Il n’y a pas de recette miracle. D’abord il faut un vrai sponsorship de la direction générale. Elle doit insuffler une vraie dynamique client. C’est une approche très top down. Ces plans de transformation d’entreprise centrés sur le client sont souvent portés par la direction générale ou de l’expérience client. Ils permettent de créer, de partager une vision cible claire de l’expérience client désirée à moyen et long termes, de la situation initiale, et de la trajectoire pour l’atteindre. Il faut que ça vienne d’abord d’en haut. Et les organisations qui ont réussi sont celles dont le message a été porté au plus haut niveau. Grâce à un cockpit de l’expérience client, ces messages sont diffusés à tous les niveaux de l’organisation. Chaque collaborateur au sein de l’organisation dispose d’une vue partagée de l’expérience client existante, de ses forces, ses faiblesses, de l’expérience désirée demain, avec des indicateurs clés autour desquels tous travaillent. Le partage de la vision cible est stratégique pour amorcer cette transformation.

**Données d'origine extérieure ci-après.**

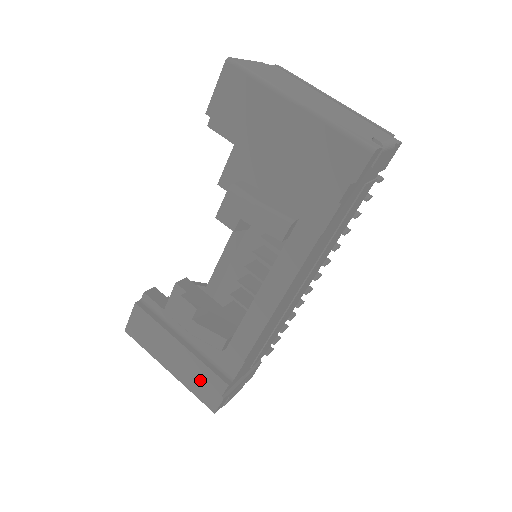
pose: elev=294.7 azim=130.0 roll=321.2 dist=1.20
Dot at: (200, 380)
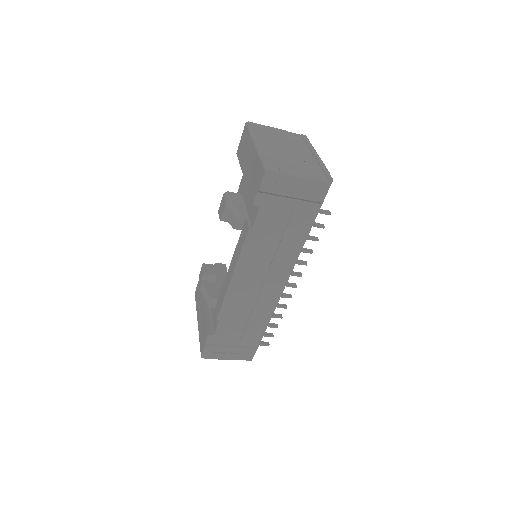
Dot at: (203, 330)
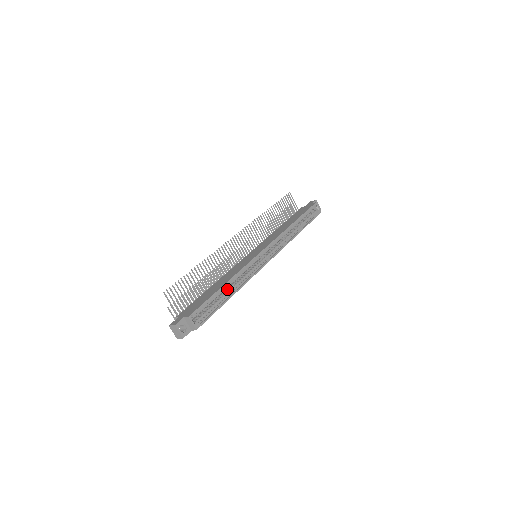
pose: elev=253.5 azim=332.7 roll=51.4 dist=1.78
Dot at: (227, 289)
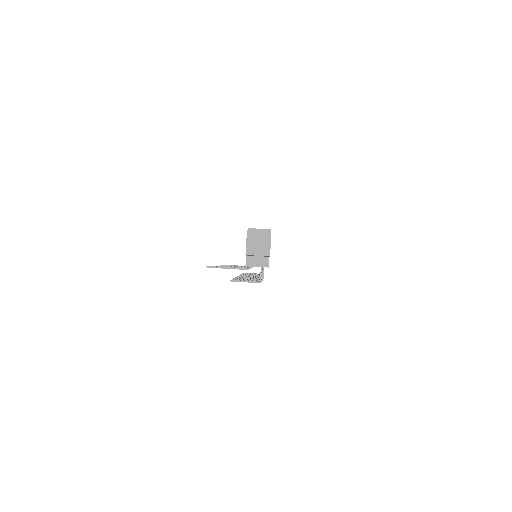
Dot at: occluded
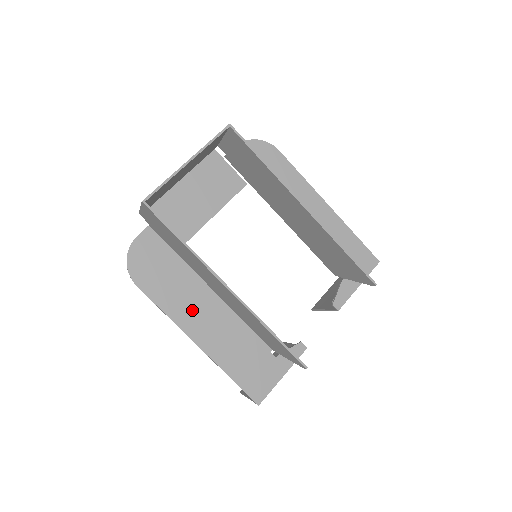
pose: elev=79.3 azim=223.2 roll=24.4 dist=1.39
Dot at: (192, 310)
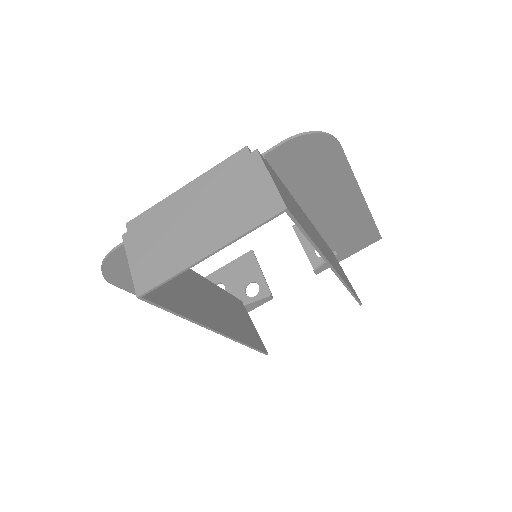
Dot at: occluded
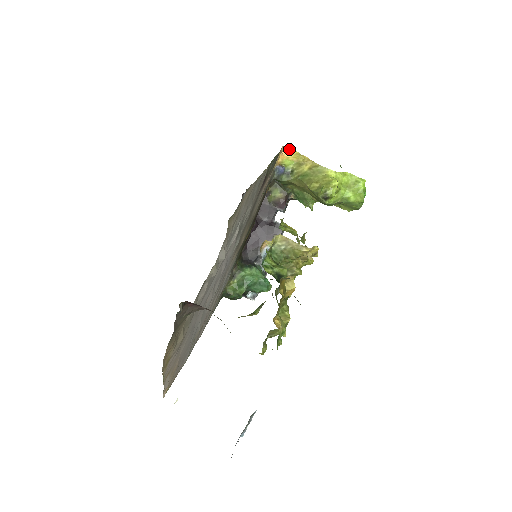
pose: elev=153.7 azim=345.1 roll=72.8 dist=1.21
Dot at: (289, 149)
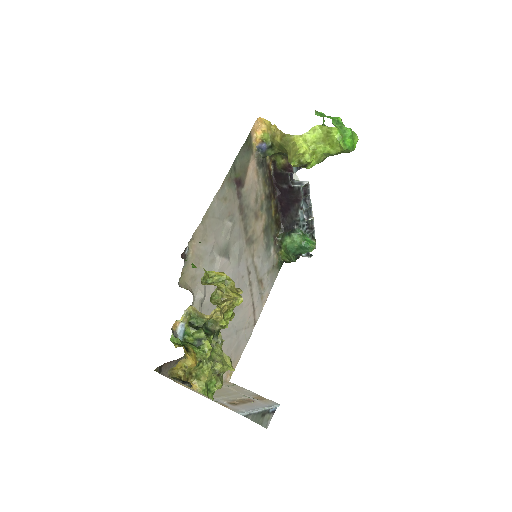
Dot at: (263, 120)
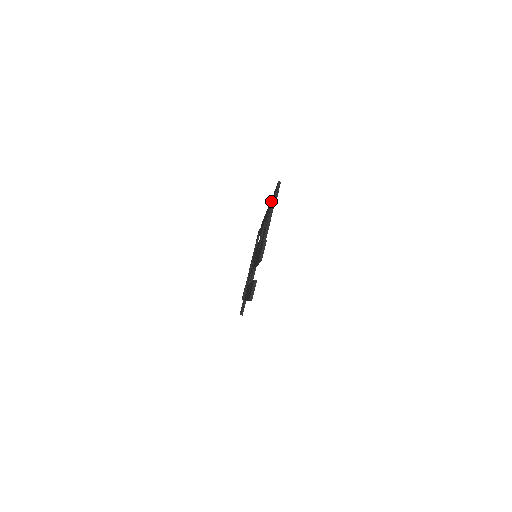
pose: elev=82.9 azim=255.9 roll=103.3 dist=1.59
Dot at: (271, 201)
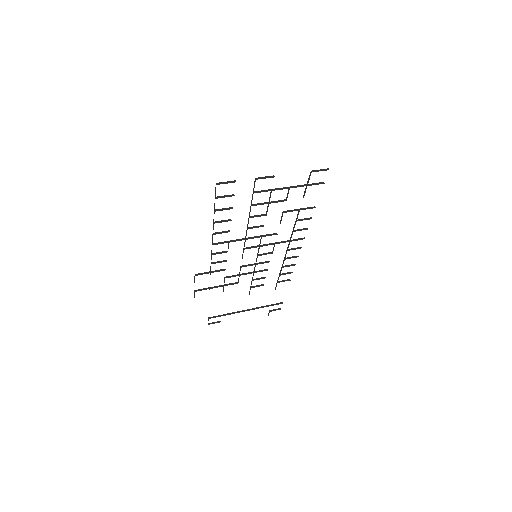
Dot at: (310, 207)
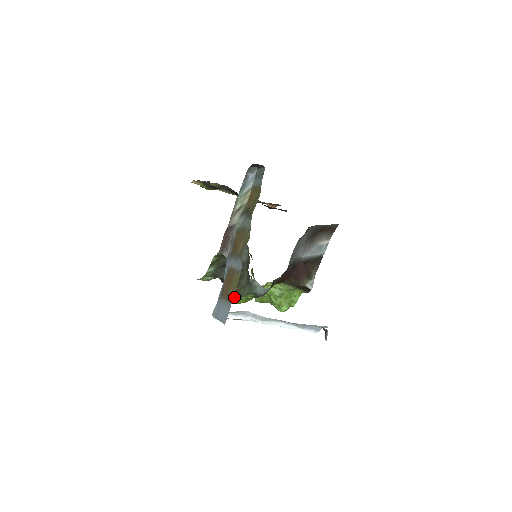
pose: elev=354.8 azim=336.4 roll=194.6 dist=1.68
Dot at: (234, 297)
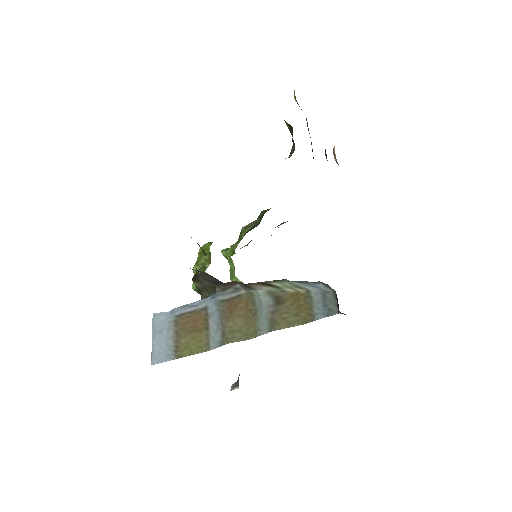
Dot at: (195, 287)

Puis, il y a l’approche plutôt bottom up. Il faut se doter de nouvelles compétences pluridisciplinaires (métier, design, technologiques, data…). Elles sont à déployer au sein d’une organisation qui se veut la plus transverse et collaborative possible. Elle doit être capable de porter une capacité d’innovation autour de nouvelles méthodes de travail toujours plus centrées sur le client. Des centres d’excellence peuvent être créés avec des compétences autour de l’analyse de la donnée, du big data, de la capacité à comprendre ces audiences… afin de réussir à maîtriser en temps réel la personnalisation des parcours. Ca demande que les compétences les plus stratégiques soient en interne, et de les diffuser au sein de l’organisation.

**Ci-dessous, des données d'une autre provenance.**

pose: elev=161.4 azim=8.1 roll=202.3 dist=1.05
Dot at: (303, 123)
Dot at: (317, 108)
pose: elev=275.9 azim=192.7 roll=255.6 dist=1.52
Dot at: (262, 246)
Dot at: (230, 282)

Enfin, il y a le sujet des objectifs fixés au collaborateur. Nous constatons souvent qu’ils ont des objectifs centrés sur leur propre périmètre. Et pas forcément sur des objectifs collectifs centrés autour du client. Les indicateurs doivent être centrés sur le client, sur sa satisfaction, à chaque étape du parcours client. D’autant plus qu’une récente étude Forrester indique qu’augmenter la satisfaction client d’un point entraine un impact direct sur les différents KPI comme les ventes et l’augmentation des revenus. Il faut savoir récompenser la contribution à l’effort collectif – sans bien sûr tomber dans le travers de truquer les chiffres.
Réinventer l’expérience client ne pourra se faire sans cette transformation progressive des organisations en interne !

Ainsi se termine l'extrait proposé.